I'm writing a Google Scholar parser, and based on this answer, I'm setting cookies before grabbing the HTML. This is the contents of my cookies.txt
file:
# Netscape HTTP Cookie File
# http://curlm.haxx.se/rfc/cookie_spec.html
# This file was generated by libcurl!

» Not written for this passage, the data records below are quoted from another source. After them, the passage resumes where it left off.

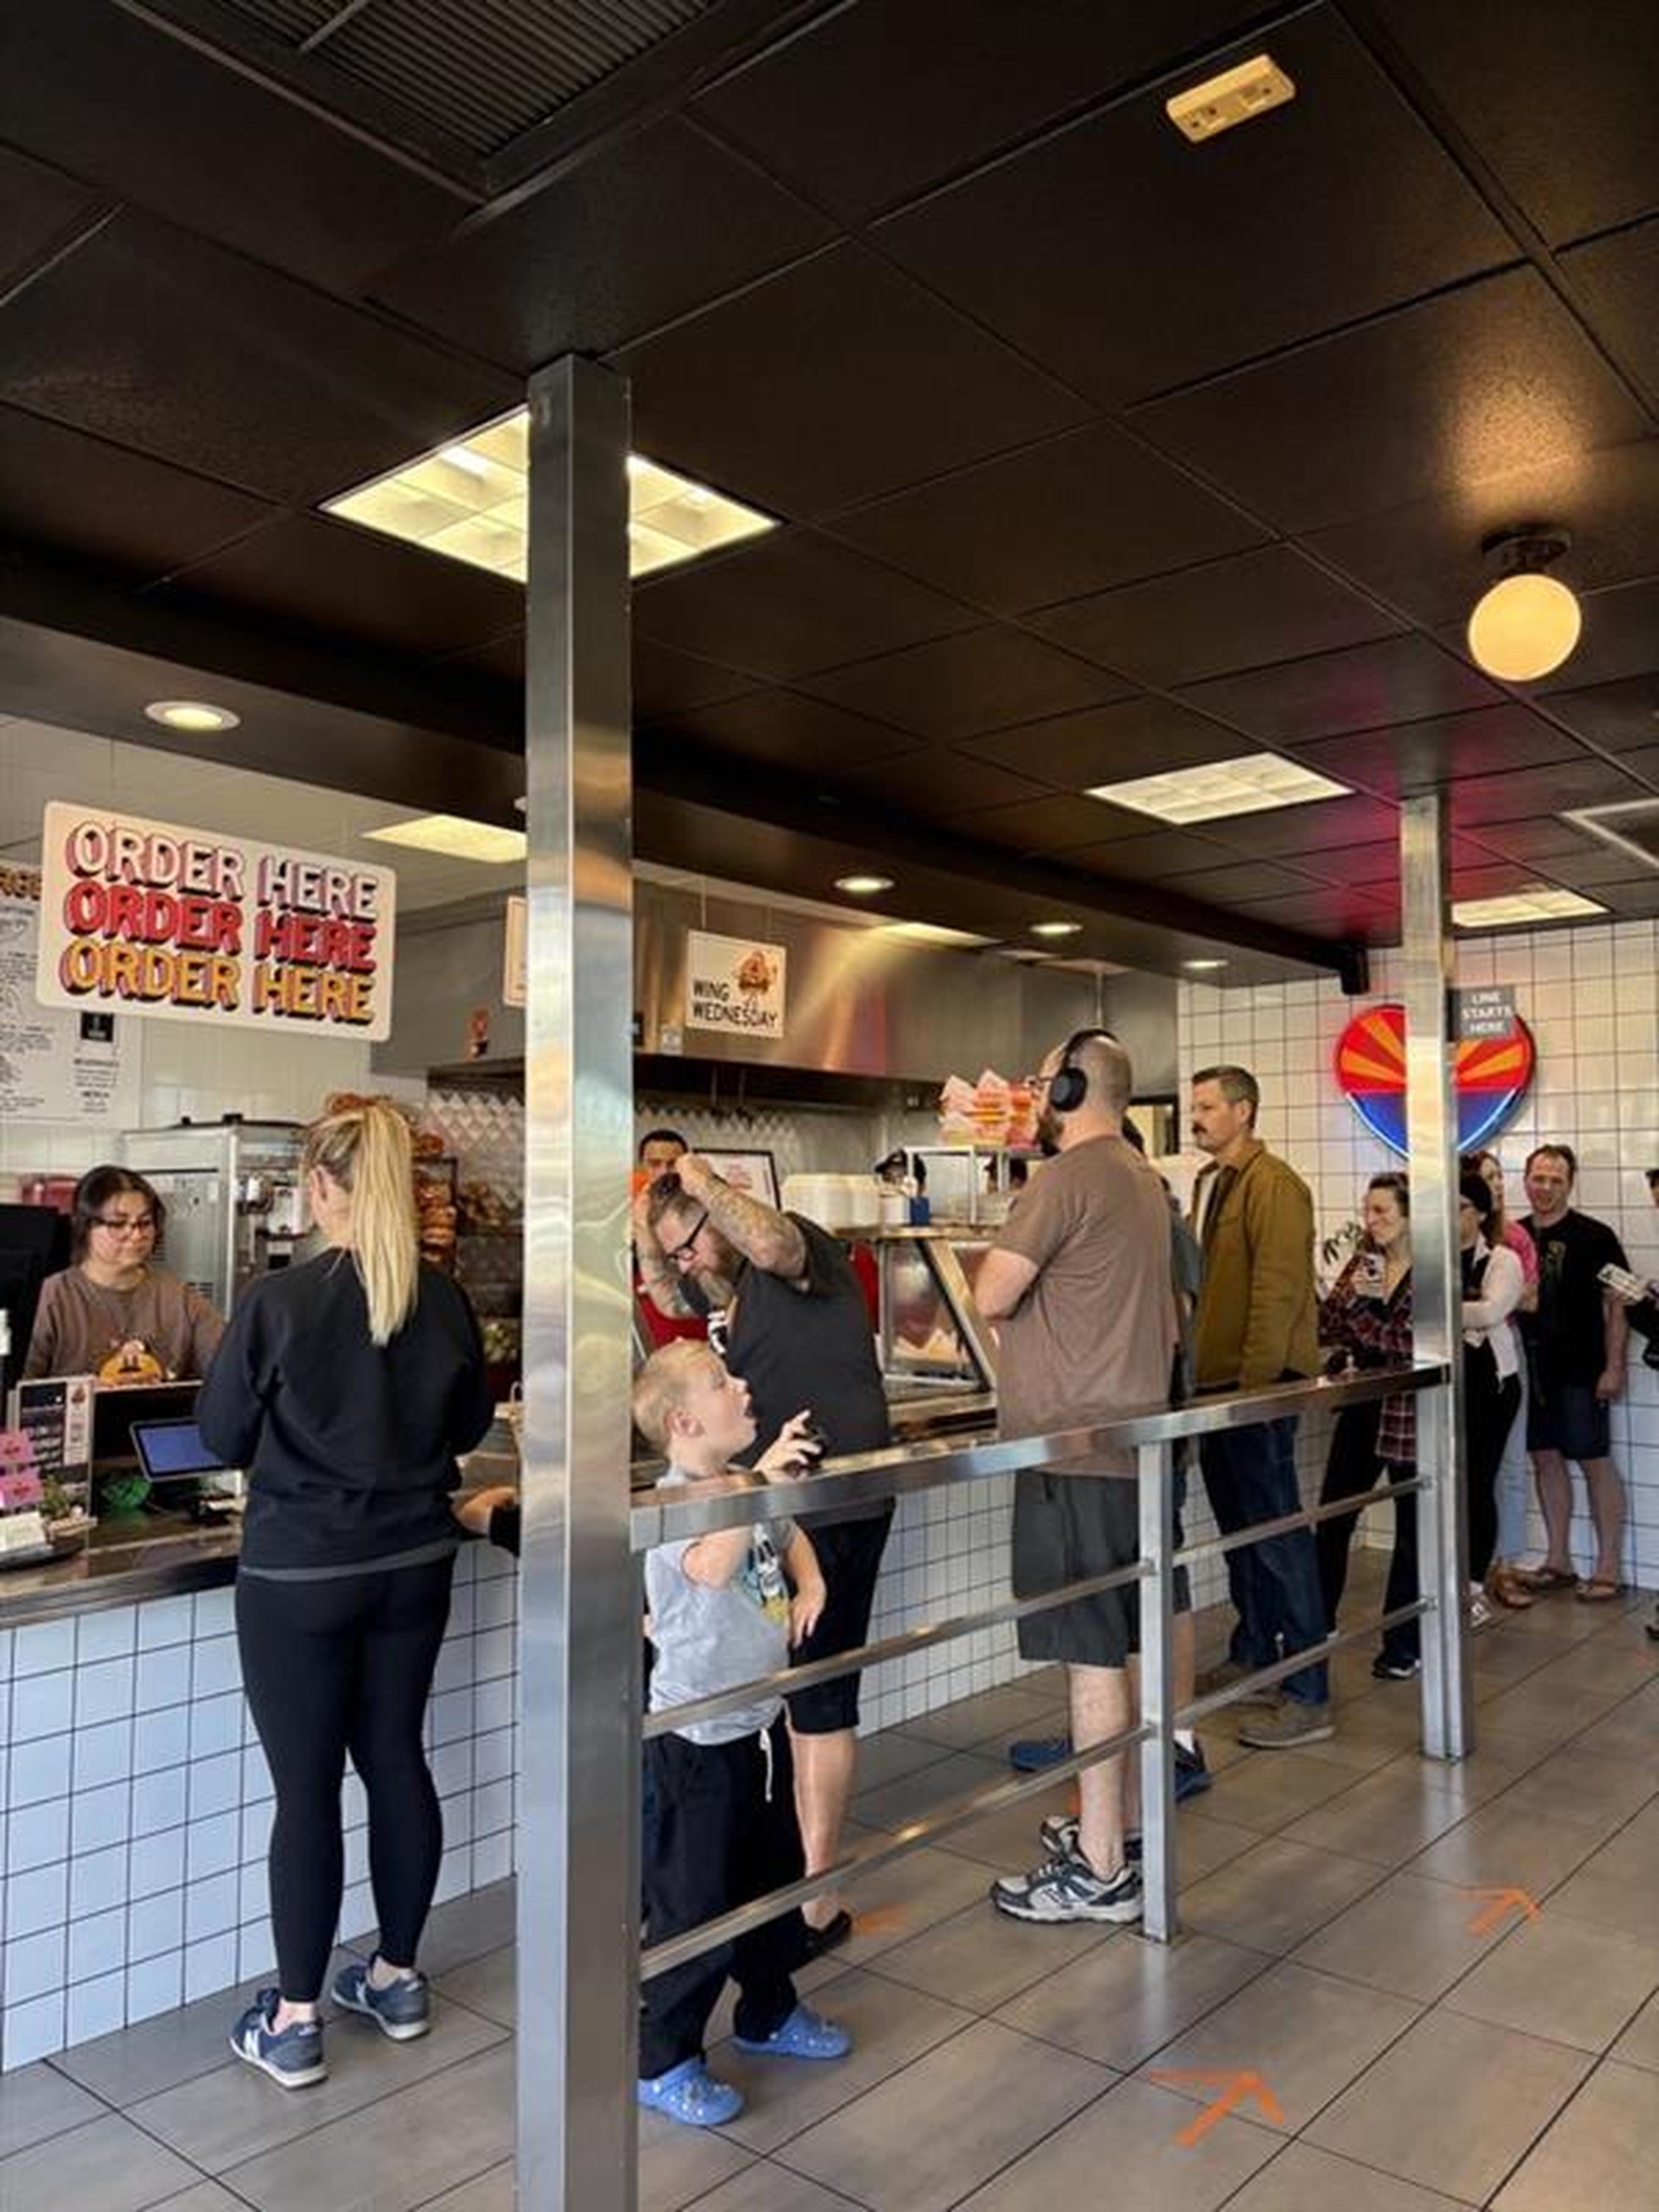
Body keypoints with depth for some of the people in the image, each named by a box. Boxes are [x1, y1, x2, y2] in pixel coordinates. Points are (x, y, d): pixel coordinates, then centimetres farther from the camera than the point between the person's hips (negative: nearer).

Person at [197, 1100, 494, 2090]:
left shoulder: (279, 1301, -18)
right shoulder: (444, 1298, -6)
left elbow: (224, 1434, -5)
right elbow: (472, 1423, 7)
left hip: (300, 1572, -4)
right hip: (414, 1561, 4)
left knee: (307, 1786, 7)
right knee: (396, 1758, 17)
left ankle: (293, 2021, 21)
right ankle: (398, 1977, 32)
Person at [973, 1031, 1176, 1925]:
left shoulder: (1068, 1178, -16)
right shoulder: (1142, 1179, 15)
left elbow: (992, 1298, -16)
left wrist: (1004, 1252, 3)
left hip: (1075, 1450, -10)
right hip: (1129, 1439, 10)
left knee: (1091, 1653, -3)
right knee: (1114, 1646, 18)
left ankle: (1101, 1870, 6)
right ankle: (1119, 1822, 30)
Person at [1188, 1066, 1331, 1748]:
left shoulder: (1274, 1186, -14)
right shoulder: (1209, 1183, 14)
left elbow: (1278, 1291, -20)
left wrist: (1254, 1383, -21)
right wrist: (1196, 1363, 14)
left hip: (1260, 1384, -9)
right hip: (1216, 1382, 9)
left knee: (1278, 1533, -5)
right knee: (1238, 1527, 19)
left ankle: (1308, 1697, 2)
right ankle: (1253, 1654, 34)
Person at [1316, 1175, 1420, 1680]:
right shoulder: (1364, 1262, 7)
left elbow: (1415, 1344, -17)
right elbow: (1325, 1329, 2)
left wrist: (1361, 1315, -9)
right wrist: (1352, 1295, -15)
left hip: (1410, 1413, -5)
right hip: (1361, 1409, 5)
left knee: (1412, 1531, 8)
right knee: (1330, 1523, 7)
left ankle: (1404, 1646, 20)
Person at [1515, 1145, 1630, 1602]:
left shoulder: (1594, 1236, -6)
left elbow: (1617, 1304, -7)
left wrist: (1614, 1368, -12)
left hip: (1580, 1372, -5)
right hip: (1532, 1369, 5)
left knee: (1595, 1462, 0)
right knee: (1546, 1459, 11)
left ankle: (1608, 1569, 9)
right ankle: (1559, 1562, 22)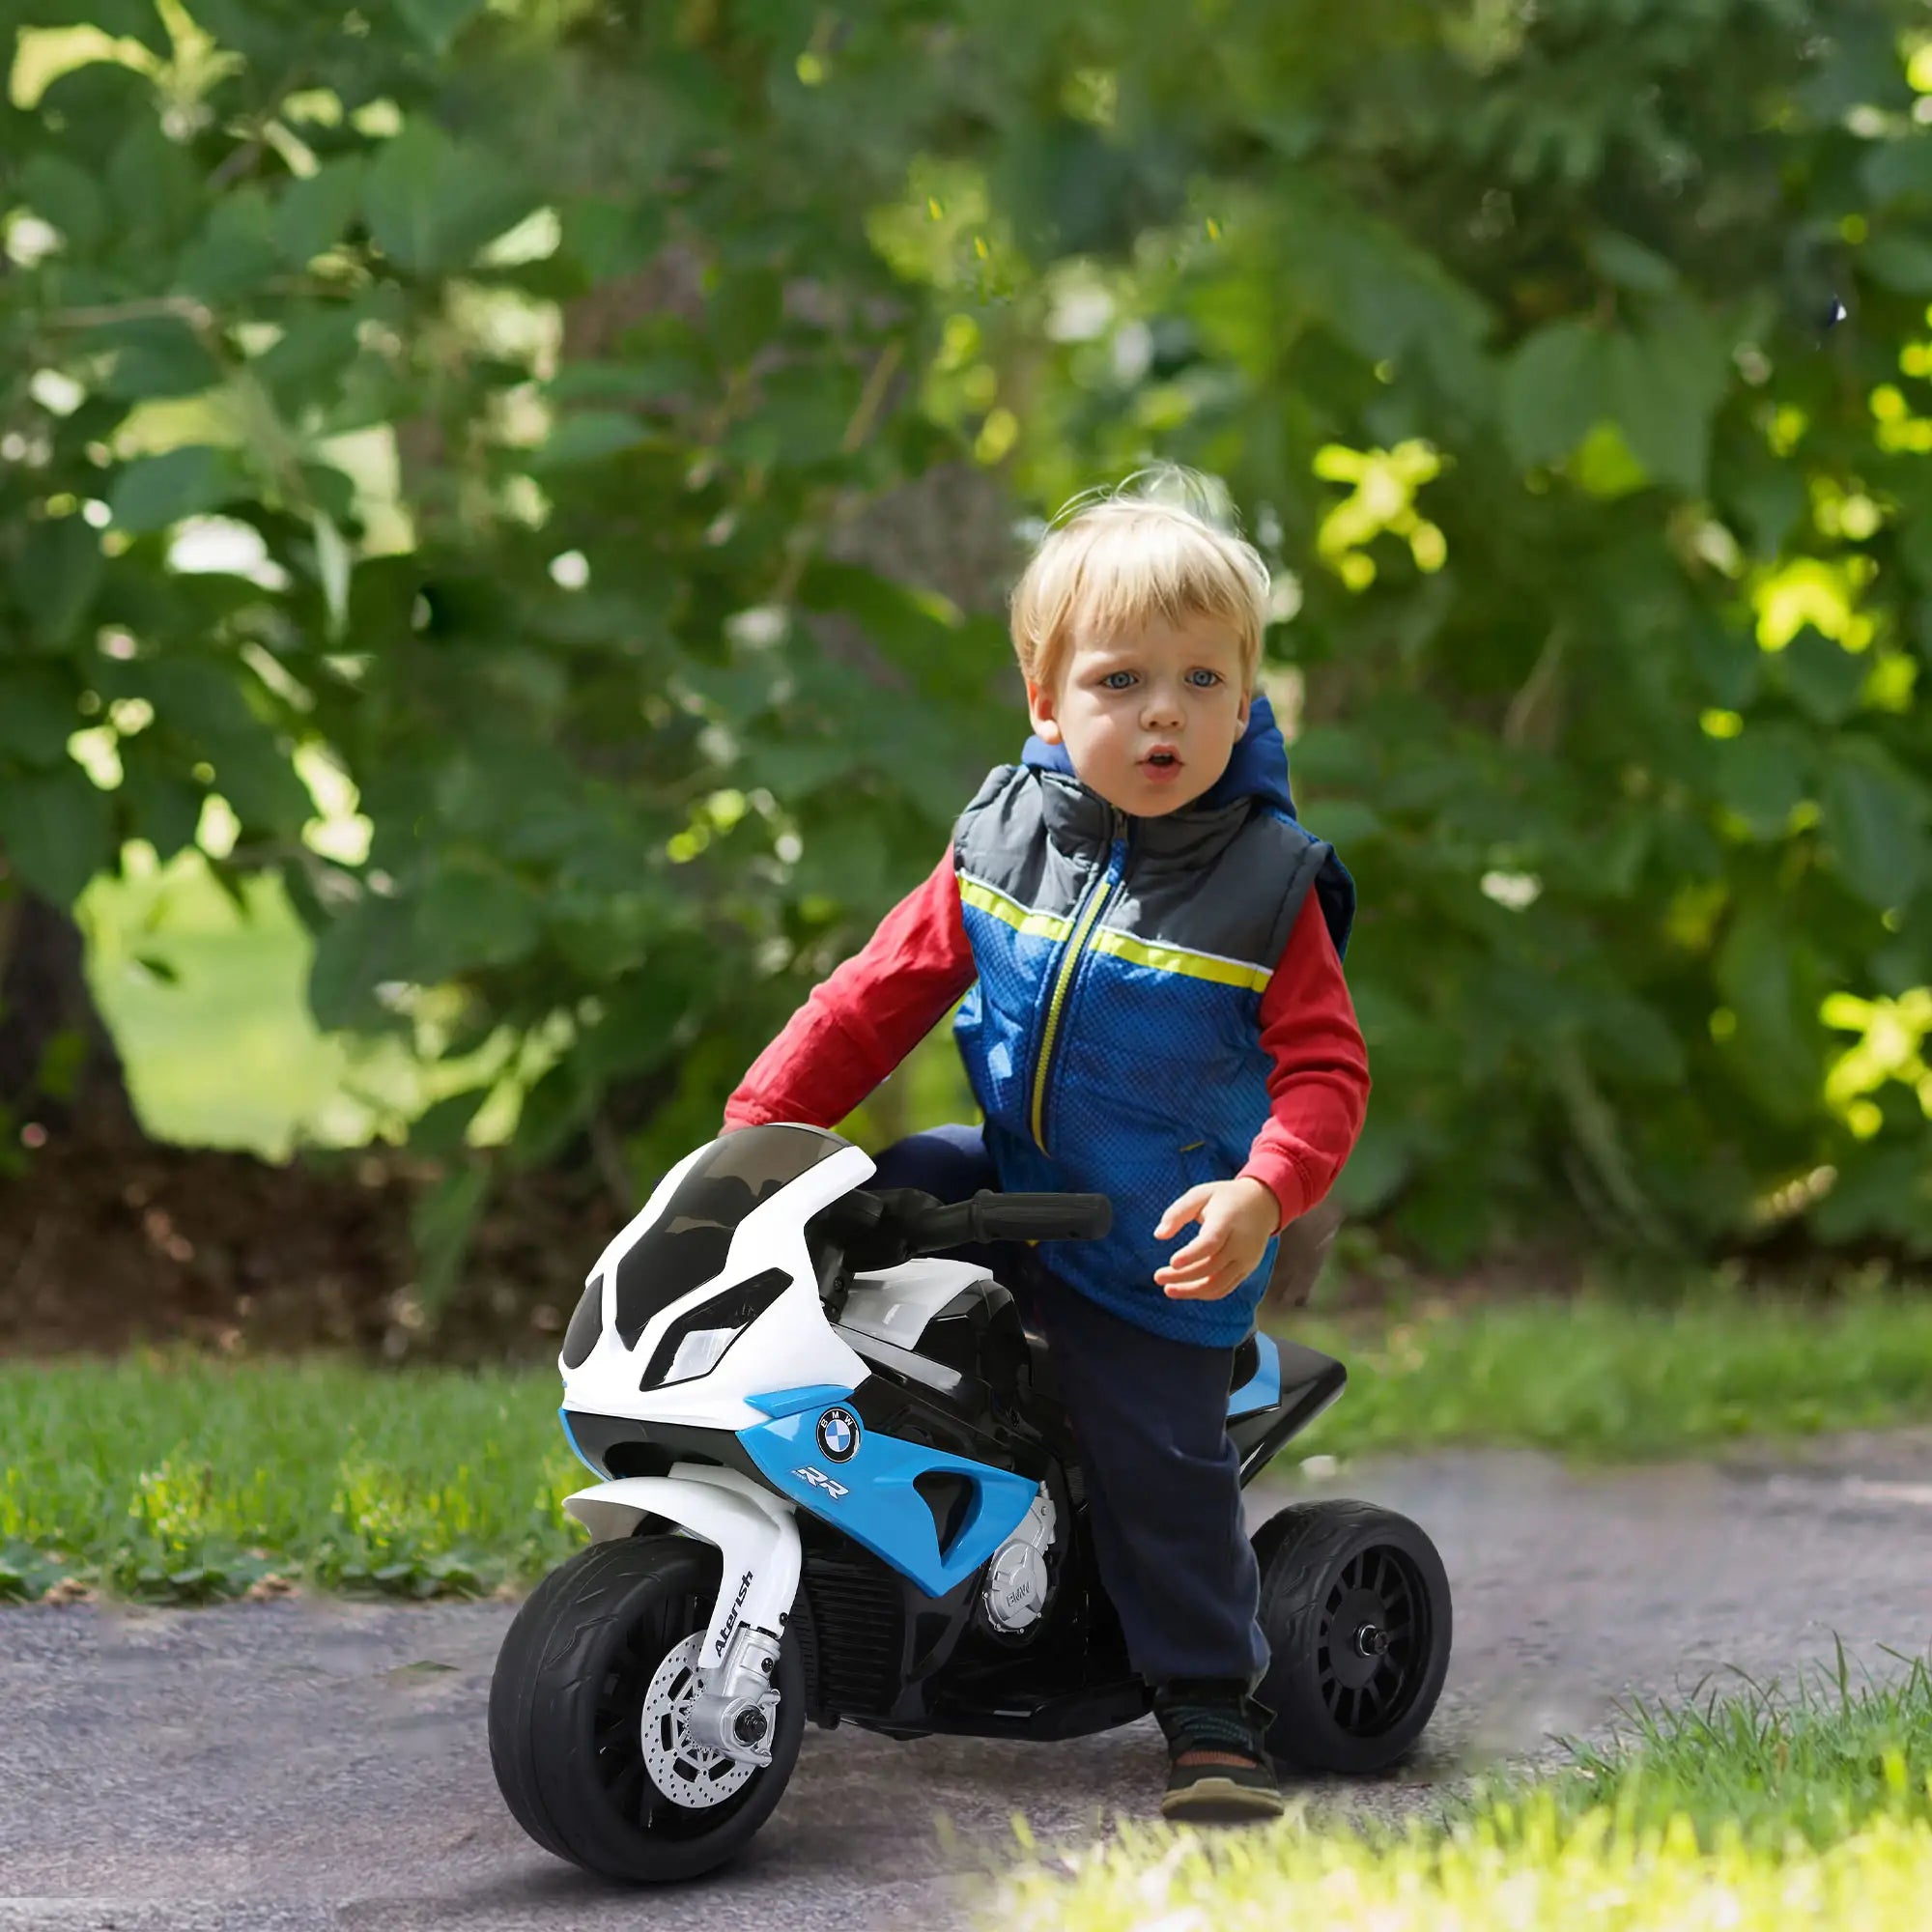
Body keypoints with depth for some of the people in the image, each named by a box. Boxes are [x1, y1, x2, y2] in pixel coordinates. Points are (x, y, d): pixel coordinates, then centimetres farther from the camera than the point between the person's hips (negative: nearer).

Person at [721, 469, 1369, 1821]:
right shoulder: (1002, 845, -3)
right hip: (1007, 1182, 4)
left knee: (1161, 1473, -8)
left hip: (1155, 1248, -4)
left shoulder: (1268, 889, -13)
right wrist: (757, 1126, -2)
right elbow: (887, 989, 4)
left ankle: (1215, 1713, 6)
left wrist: (1264, 1194, -31)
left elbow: (1325, 1068, -13)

Edit at your own risk.
.scholar.google.com TRUE / FALSE 2147483647 GSP ID=353e8f974d766dcd:CF=2
.google.com TRUE / FALSE 1317124758 PREF ID=353e8f974d766dcd:TM=1254052758:LM=1254052758:S=_biVh02e4scrJT1H
.scholar.google.co.uk TRUE / FALSE 2147483647 GSP ID=f3f18b3b5a7c2647:CF=2
.google.co.uk TRUE / FALSE 1317125123 PREF ID=f3f18b3b5a7c2647:TM=1254053123:LM=1254053123:S=UqjRcTObh7_sARkN
and this is the code I'm using to grab the HTML:
import http.cookiejar
import urllib.request, urllib.parse, urllib.error
def get_page(url, headers="", params=""):
filename = "cookies.txt"
request = urllib.request.Request(url, None, headers, params)
cookies = http.cookiejar.MozillaCookieJar(filename, None, None)
cookies.load()
cookie_handler = urllib.request.HTTPCookieProcessor(cookies)
redirect_handler = urllib.request.HTTPRedirectHandler()
opener = urllib.request.build_opener(redirect_handler,cookie_handler)
response = opener.open(request)
return response
start = 0
search = "Ricardo Altamirano"
results_per_fetch = 20
host = "http://scholar.google.com"
base_url = "/scholar"
headers = {'User-Agent': 'Mozilla/5.0 (Windows NT 6.1; U; ru; rv:5.0.1.6) Gecko/20110501 Firefox/5.0.1 Firefox/5.0.1'}
params = urllib.parse.urlencode({'start' : start,
'q': '"' + search + '"',
'btnG' : "",
'hl' : 'en',
'num': results_per_fetch,
'as_sdt' : '1,14'})
url = base_url + "?" + params
resp = get_page(host + url, headers, params)
The full traceback is:
Traceback (most recent call last):
File "C:/Users/ricardo/Desktop/Google-Scholar/BibTex/test.py", line 29, in <module>
resp = get_page(host + url, headers, params)
File "C:/Users/ricardo/Desktop/Google-Scholar/BibTex/test.py", line 8, in get_page
cookies.load()
File "C:\Python32\lib\http\cookiejar.py", line 1767, in load
self._really_load(f, filename, ignore_discard, ignore_expires)
File "C:\Python32\lib\http\cookiejar.py", line 1997, in _really_load
filename)
http.cookiejar.LoadError: 'cookies.txt' does not look like a Netscape format cookies file
I've looked around for documentation on the Netscape cookie file format, but I can't find anything that shows me the problem. Are there newlines that need to be included? I changed the line endings to Unix style, just in case, but that didn't solve the problem. The closest specification I can find is this, which doesn't indicate anything to me that I'm missing. The fields on each of the last four lines are separated by tabs, not spaces, and everything else looks correct to me.